■ **Prompt**
Wherever a line in the data holds the word "QUETAL", pull that line out.

::: Data to use

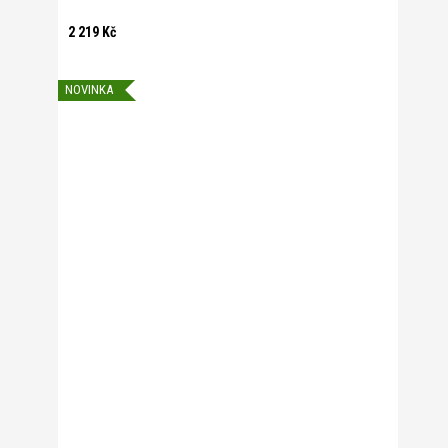
2 219 Kč
NOVINKA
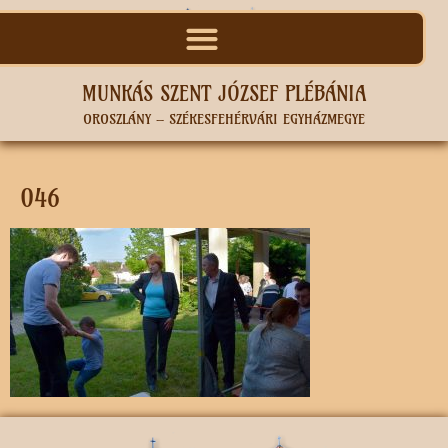
MUNKÁS SZENT JÓZSEF PLÉBÁNIA
OROSZLÁNY – SZÉKESFEHÉRVÁRI EGYHÁZMEGYE
046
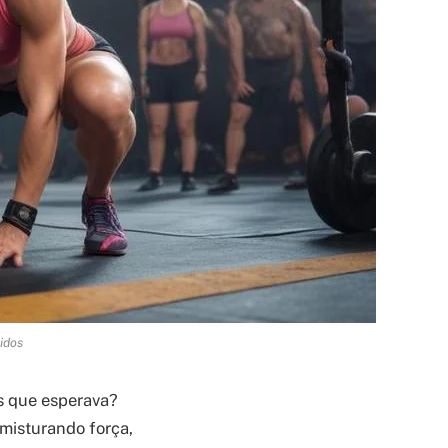
pidos
os que esperava?
 misturando força,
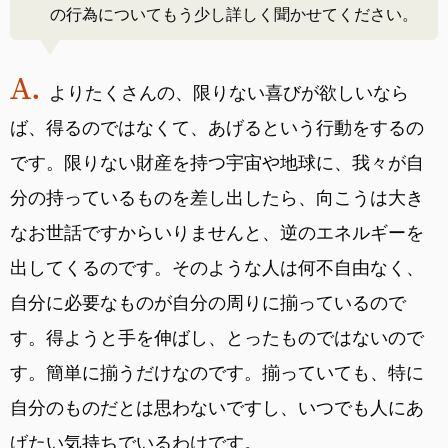
の行為についてもう少し詳しく聞かせてください。
よりたくさんの、限りない喜びが欲しいなら
ば、得るのではなくて、あげるという行動をするの
です。限りない財産を持つ宇宙や地球に、我々が自
分の持っているものを差し出したら、向こうは大き
なお世話ですからいりませんと、逆のエネルギーを
出してくるのです。そのような人は何不自由なく、
自分に必要なものが自分の周りに揃っているので
す。得ようと手を伸ばし、とったものではないので
す。簡単に揃うだけなのです。揃っていても、特に
自分のものだとは思わないですし、いつでも人にあ
げたい気持ちでいるわけです。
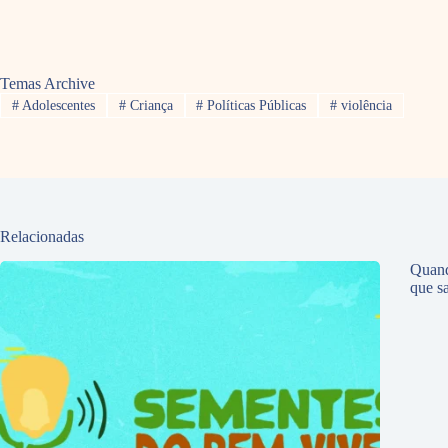
Temas Archive
#
Adolescentes
#
Criança
#
Políticas Públicas
#
violência
Relacionadas
Quand
que sa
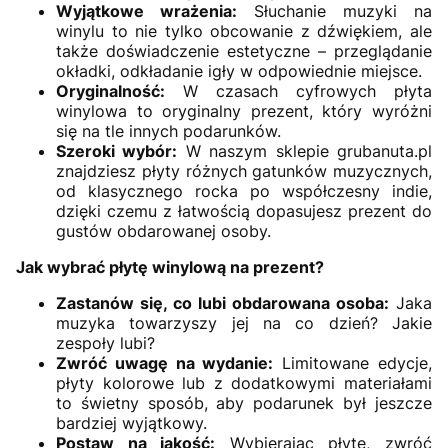
Wyjątkowe wrażenia:
Słuchanie muzyki na
winylu to nie tylko obcowanie z dźwiękiem, ale
także doświadczenie estetyczne – przeglądanie
okładki, odkładanie igły w odpowiednie miejsce.
Oryginalność:
W czasach cyfrowych płyta
winylowa to oryginalny prezent, który wyróżni
się na tle innych podarunków.
Szeroki wybór:
W naszym sklepie grubanuta.pl
znajdziesz płyty różnych gatunków muzycznych,
od klasycznego rocka po współczesny indie,
dzięki czemu z łatwością dopasujesz prezent do
gustów obdarowanej osoby.
Jak wybrać płytę winylową na prezent?
Zastanów się, co lubi obdarowana osoba:
Jaka
muzyka towarzyszy jej na co dzień? Jakie
zespoły lubi?
Zwróć uwagę na wydanie:
Limitowane edycje,
płyty kolorowe lub z dodatkowymi materiałami
to świetny sposób, aby podarunek był jeszcze
bardziej wyjątkowy.
Postaw na jakość:
Wybierając płytę, zwróć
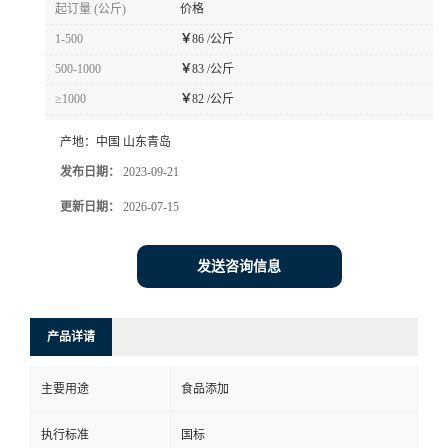
起订量 (公斤)
价格
1-500
￥
86 /公斤
500-1000
￥
83 /公斤
≥1000
￥
82 /公斤
产地：
中国 山东青岛
发布日期：
2023-09-21
更新日期：
2026-07-15
发送咨询信息
产品详请
主要用途
食品添加
执行标准
国标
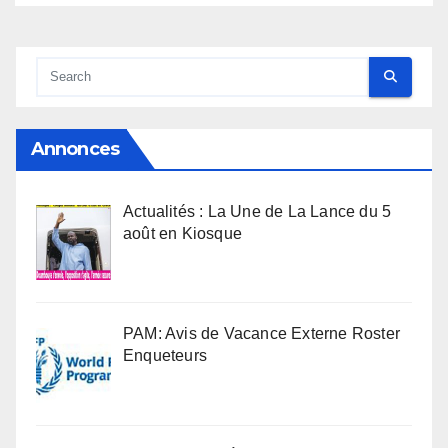
Annonces
Actualités : La Une de La Lance du 5
août en Kiosque
PAM: Avis de Vacance Externe Roster
Enqueteurs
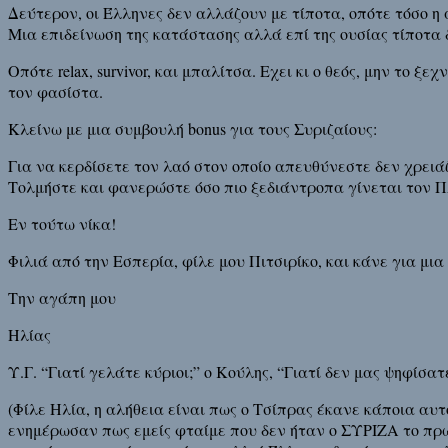
Δεύτερον, οι Έλληνες δεν αλλάζουν με τίποτα, οπότε τόσο η
Μια επιδείνωση της κατάστασης αλλά επί της ουσίας τίποτα δ
Οπότε relax, survivor, και μπαλίτσα. Εχει κι ο θεός, μην το
τον φασίστα.
Κλείνω με μια συμβουλή bonus για τους Συριζαίους:
Για να κερδίσετε τον λαό στον οποίο απευθύνεστε δεν χρειά
Τολμήστε και φανερώστε όσο πιο ξεδιάντροπα γίνεται τον 
Εν τούτω νίκα!
Φιλιά από την Εσπερία, φίλε μου Πιτσιρίκο, και κάνε για μ
Την αγάπη μου
Ηλίας
Υ.Γ. “Γιατί γελάτε κύριοι;” ο Κούλης, “Γιατί δεν μας ψηφίσατ
(Φίλε Ηλία, η αλήθεια είναι πως ο Τσίπρας έκανε κάποια α
ενημέρωσαν πως εμείς φταίμε που δεν ήταν ο ΣΥΡΙΖΑ το πρώ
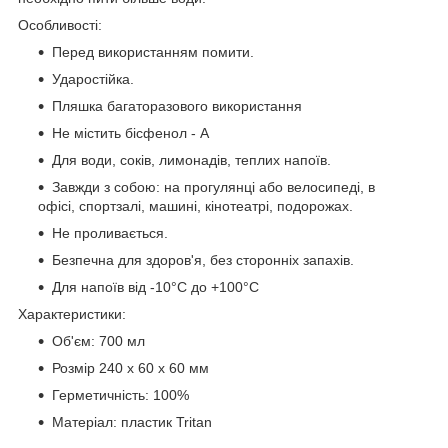
Особливості:
Перед використанням помити.
Ударостійка.
Пляшка багаторазового використання
Не містить бісфенол - А
Для води, соків, лимонадів, теплих напоїв.
Завжди з собою: на прогулянці або велосипеді, в
офісі, спортзалі, машині, кінотеатрі, подорожах.
Не проливається.
Безпечна для здоров'я, без сторонніх запахів.
Для напоїв від -10°С до +100°С
Характеристики:
Об'єм: 700 мл
Розмір 240 x 60 x 60 мм
Герметичність: 100%
Матеріал: пластик Tritan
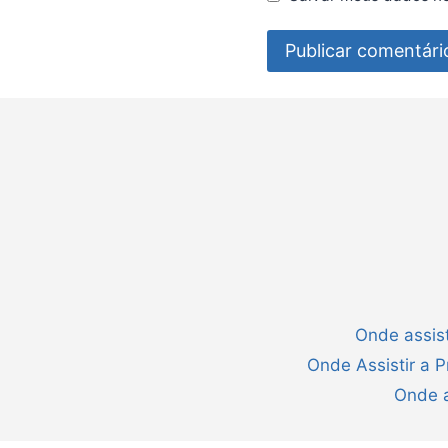
Onde assist
Onde Assistir a 
Onde a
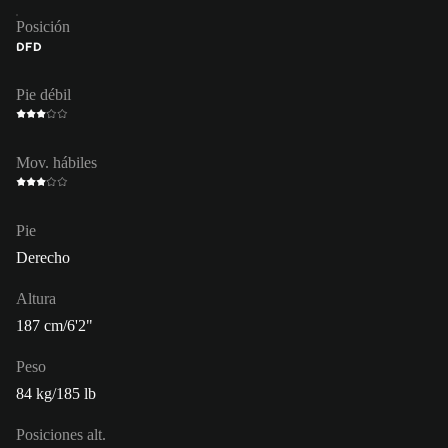
Posición
DFD
Pie débil
Mov. hábiles
Pie
Derecho
Altura
187 cm/6'2"
Peso
84 kg/185 lb
Posiciones alt.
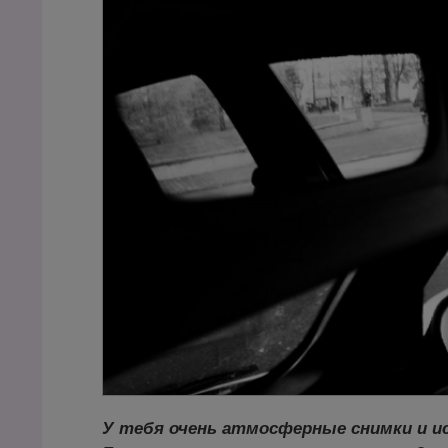
У тебя очень атмосферные снимки и и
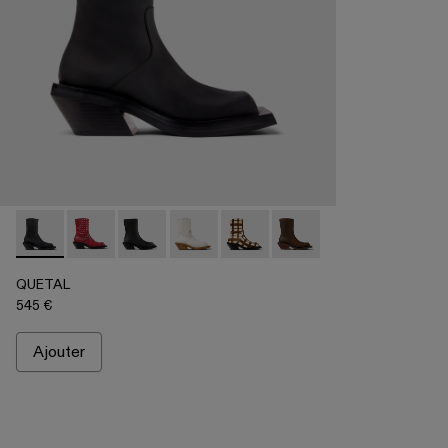
QUETAL - A700021-001 - Bottes en nubuck noir
QUETAL - A700021-008
QUETAL - A700021-007
QUETAL - A700021-004
QUETAL - A700021-003
QUETAL - A700021-002
QUETAL
545 €
Ajouter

::::::

■ **Completed task**
QUETAL - A700021-001 - Bottes en nubuck noir
QUETAL - A700021-008
QUETAL - A700021-007
QUETAL - A700021-004
QUETAL - A700021-003
QUETAL - A700021-002
QUETAL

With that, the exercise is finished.